Coach Horowitz enjoys an occasional dip in the pool -- after all, swimming is an excellent aerobic exercise. Hey douche-bags, listen up.

The Len-man has got a few words to get off his Atlas-like sculpted chest. The CCK and myself preach a healthy lifestyle. We don't appreciate retards that come to class thinking there just gonna cruise along and get some easy credits when the course is done and over with. So if you're one of those out of shape cows that have taken a liking to this philosophy over the years, well, the Lenmeister got somethin' to say to all of ya, "Nah-ah!"

That's right! Why? Because I'm gonna take pride in seeing that each and everyone of you stinkin' ass sweathogs make it through. But let this be a warning to each and everyone of you. I abhor sweat hogs and similar hog-like creatures. Don't you dare let me catch you slacking off. Cause if I do, I'll crack ya like an egg!

O.K. Now that we've got an understanding with each other I think we can move along. As I was saying about taking pride. I'm personally going to be there to make sure your extra large size gluteus maximus is whipped into shape. Squats, jumping jacks, running, jogging; whatever it takes, I really could care less. You see, Lenny was hired to do one thing and I'm sure that, by now, we both know what that thing was, don't we!

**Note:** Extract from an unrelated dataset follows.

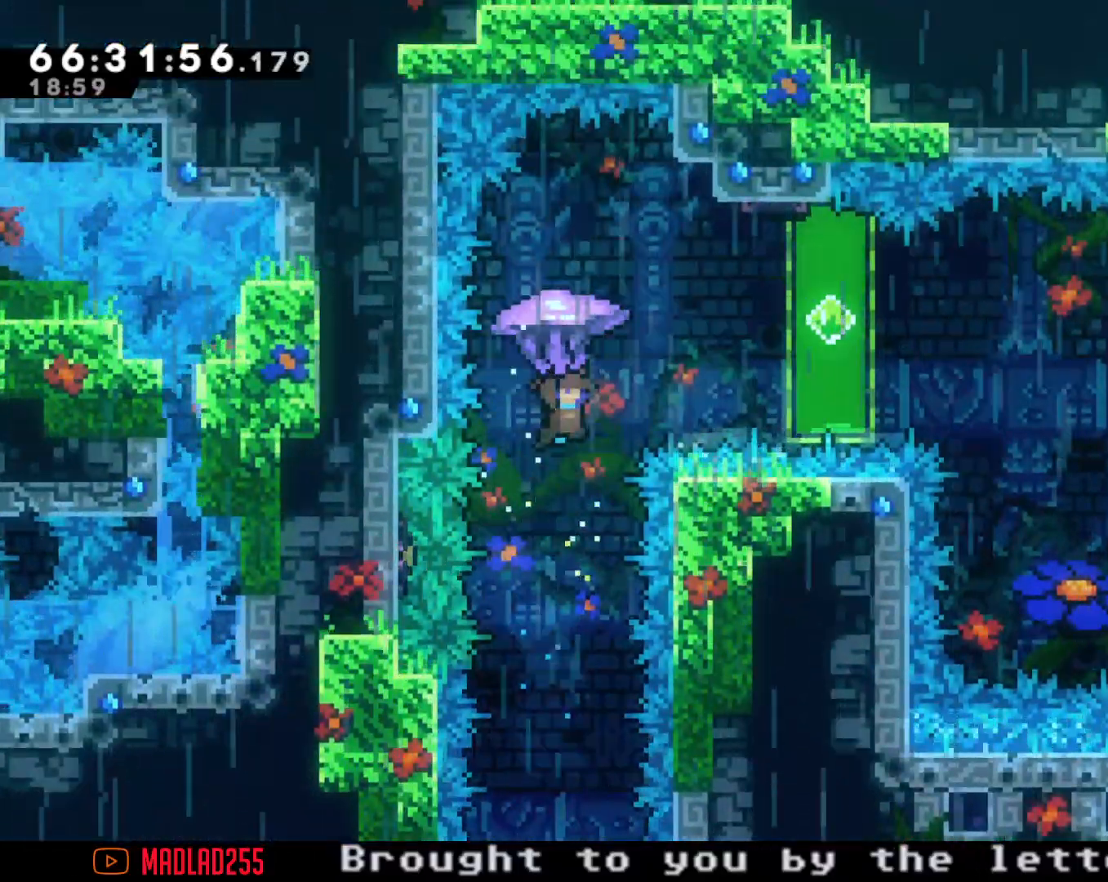
{"buttons": ["R2"], "left_stick": "up-right", "right_stick": "center", "events": [[300, "left_stick", "up-right"]]}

Lenny Horowitz is not under any circumstance going to put up with garbage. If you enroll yourself into one of my classes, you better damn well expect to do some work! No, I'm not talkin' about lifting your hand to grab the last jelly donut. I'm talking 26 km marathon runs, 85 km bicycling adventures, strenuous land-mine clearance in the hot and humid Egyptian desert, 72 hour postings in the arctic's frozen tundra, and grueling one-on-one grudge matches with the CCK's own badboy, "Crusher" Van Nostrem! That'll teach you discipline.

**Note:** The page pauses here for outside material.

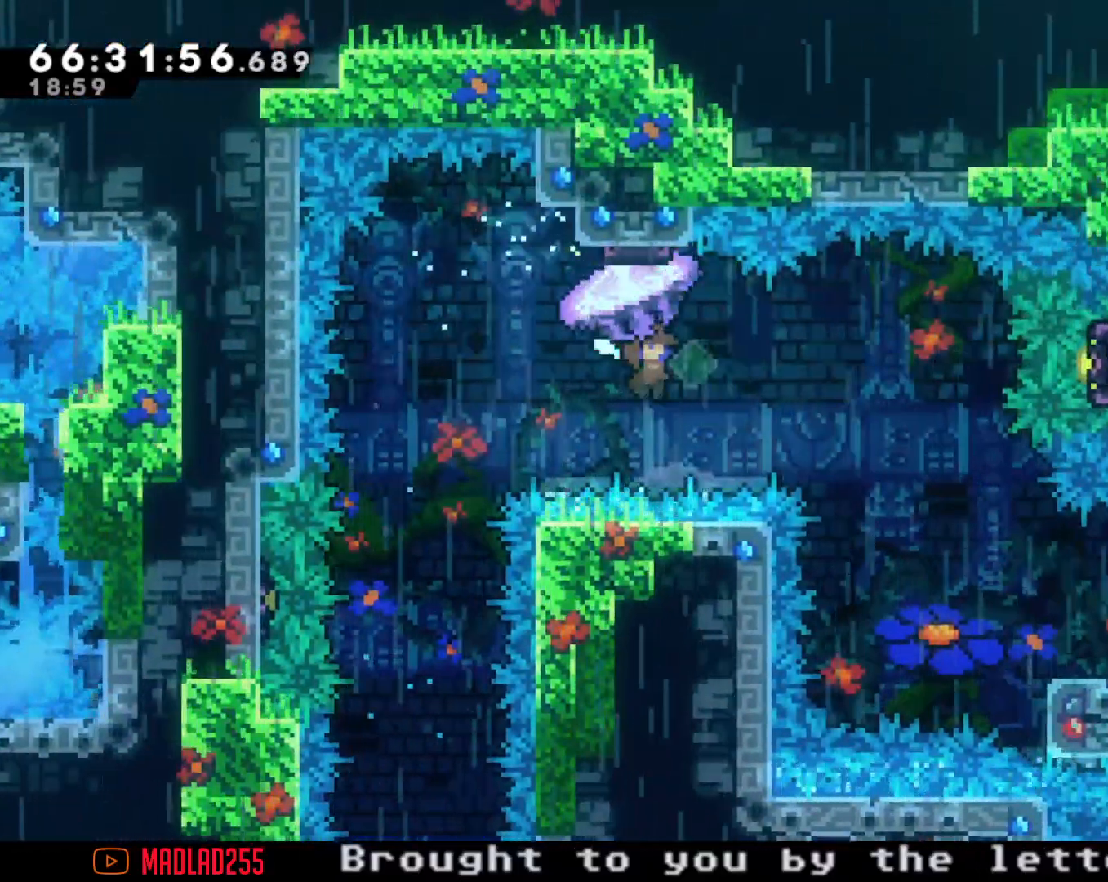
{"buttons": ["R2"], "left_stick": "up-right", "right_stick": "center", "events": []}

Right about now your probably askin' yourself "Hey, this guy's no gym teacher. He ain't nothin but a wannabe military officer!" Well guess what Jack, you're right; only thing is I'm no wannabe. No sir, Lenny Horowitz is a retired Sergeant in the CCK's own Whoop-Ass Brigade. That was back when Lenny could scare the you know what out of his privates. So unless you want me to reform back to my old ways, you better remember to attend my classes and work your asses off or run the risk of payin' hard time for your screw up.